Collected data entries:
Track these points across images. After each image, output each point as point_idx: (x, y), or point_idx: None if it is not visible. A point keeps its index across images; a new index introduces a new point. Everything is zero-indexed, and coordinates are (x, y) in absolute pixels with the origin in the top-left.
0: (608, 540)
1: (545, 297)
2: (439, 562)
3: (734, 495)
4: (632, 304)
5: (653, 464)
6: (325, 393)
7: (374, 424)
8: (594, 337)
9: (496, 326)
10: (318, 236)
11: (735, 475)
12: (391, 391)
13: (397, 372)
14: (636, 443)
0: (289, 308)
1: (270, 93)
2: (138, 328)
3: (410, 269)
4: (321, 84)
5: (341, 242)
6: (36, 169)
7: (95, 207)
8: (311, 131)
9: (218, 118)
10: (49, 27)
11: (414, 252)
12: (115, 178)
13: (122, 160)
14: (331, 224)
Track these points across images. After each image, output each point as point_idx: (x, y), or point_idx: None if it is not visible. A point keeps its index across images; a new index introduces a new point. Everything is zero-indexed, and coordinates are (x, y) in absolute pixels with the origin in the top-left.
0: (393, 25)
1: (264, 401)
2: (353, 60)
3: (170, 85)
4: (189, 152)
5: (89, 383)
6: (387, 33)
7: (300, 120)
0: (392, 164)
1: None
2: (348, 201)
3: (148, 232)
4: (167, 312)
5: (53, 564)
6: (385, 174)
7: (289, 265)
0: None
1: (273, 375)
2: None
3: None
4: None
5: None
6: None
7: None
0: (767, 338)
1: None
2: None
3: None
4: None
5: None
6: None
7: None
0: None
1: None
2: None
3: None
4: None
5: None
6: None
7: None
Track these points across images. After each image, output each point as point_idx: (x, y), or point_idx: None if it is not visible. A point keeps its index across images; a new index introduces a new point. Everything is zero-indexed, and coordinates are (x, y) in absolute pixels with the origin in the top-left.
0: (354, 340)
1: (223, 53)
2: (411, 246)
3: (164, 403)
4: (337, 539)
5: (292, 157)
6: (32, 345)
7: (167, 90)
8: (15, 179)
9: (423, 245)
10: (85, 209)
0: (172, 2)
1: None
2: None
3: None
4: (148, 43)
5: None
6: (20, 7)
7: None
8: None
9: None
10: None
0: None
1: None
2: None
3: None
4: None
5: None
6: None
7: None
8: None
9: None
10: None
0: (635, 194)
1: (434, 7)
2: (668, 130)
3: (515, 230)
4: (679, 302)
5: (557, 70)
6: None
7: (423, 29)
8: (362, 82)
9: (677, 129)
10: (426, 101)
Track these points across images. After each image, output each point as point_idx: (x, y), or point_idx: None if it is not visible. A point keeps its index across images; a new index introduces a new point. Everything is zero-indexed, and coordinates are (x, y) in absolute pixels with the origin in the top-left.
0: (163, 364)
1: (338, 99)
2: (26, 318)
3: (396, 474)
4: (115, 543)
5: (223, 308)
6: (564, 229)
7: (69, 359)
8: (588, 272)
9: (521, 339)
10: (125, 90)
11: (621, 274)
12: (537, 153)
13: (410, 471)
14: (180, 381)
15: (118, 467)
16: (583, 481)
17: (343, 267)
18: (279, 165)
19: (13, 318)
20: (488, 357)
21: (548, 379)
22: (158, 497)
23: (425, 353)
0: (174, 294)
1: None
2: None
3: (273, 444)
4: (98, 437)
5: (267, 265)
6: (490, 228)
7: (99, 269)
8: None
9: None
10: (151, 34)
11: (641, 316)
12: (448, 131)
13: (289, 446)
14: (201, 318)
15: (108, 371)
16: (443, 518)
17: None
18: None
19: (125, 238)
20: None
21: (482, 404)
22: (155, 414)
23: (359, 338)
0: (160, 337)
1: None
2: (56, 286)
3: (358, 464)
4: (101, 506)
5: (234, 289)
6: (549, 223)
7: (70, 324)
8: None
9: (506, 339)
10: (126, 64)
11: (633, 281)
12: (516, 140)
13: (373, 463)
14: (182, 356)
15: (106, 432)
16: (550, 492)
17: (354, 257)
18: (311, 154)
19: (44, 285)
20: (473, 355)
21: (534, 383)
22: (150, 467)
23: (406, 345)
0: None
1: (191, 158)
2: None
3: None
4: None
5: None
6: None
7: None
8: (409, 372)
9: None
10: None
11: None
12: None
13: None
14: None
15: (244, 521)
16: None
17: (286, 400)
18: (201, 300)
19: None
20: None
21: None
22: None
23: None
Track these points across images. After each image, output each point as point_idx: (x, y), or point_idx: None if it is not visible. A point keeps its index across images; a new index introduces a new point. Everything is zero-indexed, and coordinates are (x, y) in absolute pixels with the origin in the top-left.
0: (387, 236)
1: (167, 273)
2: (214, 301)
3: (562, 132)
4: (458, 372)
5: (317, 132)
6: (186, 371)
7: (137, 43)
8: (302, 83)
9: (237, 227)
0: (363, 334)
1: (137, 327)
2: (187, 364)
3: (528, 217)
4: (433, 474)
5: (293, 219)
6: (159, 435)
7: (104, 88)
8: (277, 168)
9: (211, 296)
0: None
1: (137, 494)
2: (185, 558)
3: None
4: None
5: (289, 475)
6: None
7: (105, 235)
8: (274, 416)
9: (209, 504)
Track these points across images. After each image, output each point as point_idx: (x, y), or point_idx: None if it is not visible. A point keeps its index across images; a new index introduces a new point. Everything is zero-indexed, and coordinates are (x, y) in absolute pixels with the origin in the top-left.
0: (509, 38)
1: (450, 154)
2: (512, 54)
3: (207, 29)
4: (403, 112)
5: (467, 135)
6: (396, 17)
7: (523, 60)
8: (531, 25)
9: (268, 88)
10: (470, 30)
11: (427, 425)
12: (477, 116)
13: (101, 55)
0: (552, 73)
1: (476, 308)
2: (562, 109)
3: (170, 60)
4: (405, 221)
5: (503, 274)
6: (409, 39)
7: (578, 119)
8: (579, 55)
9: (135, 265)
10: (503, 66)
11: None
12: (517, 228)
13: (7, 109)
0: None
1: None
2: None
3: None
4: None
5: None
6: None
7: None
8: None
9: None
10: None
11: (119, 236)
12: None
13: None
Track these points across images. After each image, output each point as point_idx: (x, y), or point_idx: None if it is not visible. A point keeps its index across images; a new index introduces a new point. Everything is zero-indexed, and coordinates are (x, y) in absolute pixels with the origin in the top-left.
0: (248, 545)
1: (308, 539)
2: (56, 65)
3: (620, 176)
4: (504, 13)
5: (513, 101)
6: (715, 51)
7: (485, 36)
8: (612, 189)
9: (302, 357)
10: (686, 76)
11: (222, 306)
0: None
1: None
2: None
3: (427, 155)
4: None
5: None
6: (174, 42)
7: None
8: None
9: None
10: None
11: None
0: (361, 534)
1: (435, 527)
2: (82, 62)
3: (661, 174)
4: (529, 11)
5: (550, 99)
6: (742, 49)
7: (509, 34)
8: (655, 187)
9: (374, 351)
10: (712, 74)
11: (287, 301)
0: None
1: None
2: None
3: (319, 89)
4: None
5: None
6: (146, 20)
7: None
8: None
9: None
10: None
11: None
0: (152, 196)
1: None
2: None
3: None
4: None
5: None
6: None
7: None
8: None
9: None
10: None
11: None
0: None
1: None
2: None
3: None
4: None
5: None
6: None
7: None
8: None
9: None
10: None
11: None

▶ **OBJECTIVE**: Copy the listing above word for word, from its very first line down through the line that contains "8: (594, 337)".

▶ **RESULT BELOW**:
Track these points across images. After each image, output each point as point_idx: (x, y), or point_idx: None if it is not visible. A point keeps its index across images; a new index introduces a new point. Everything is zero-indexed, and coordinates are (x, y) in absolute pixels with the origin in the top-left.
0: (608, 540)
1: (545, 297)
2: (439, 562)
3: (734, 495)
4: (632, 304)
5: (653, 464)
6: (325, 393)
7: (374, 424)
8: (594, 337)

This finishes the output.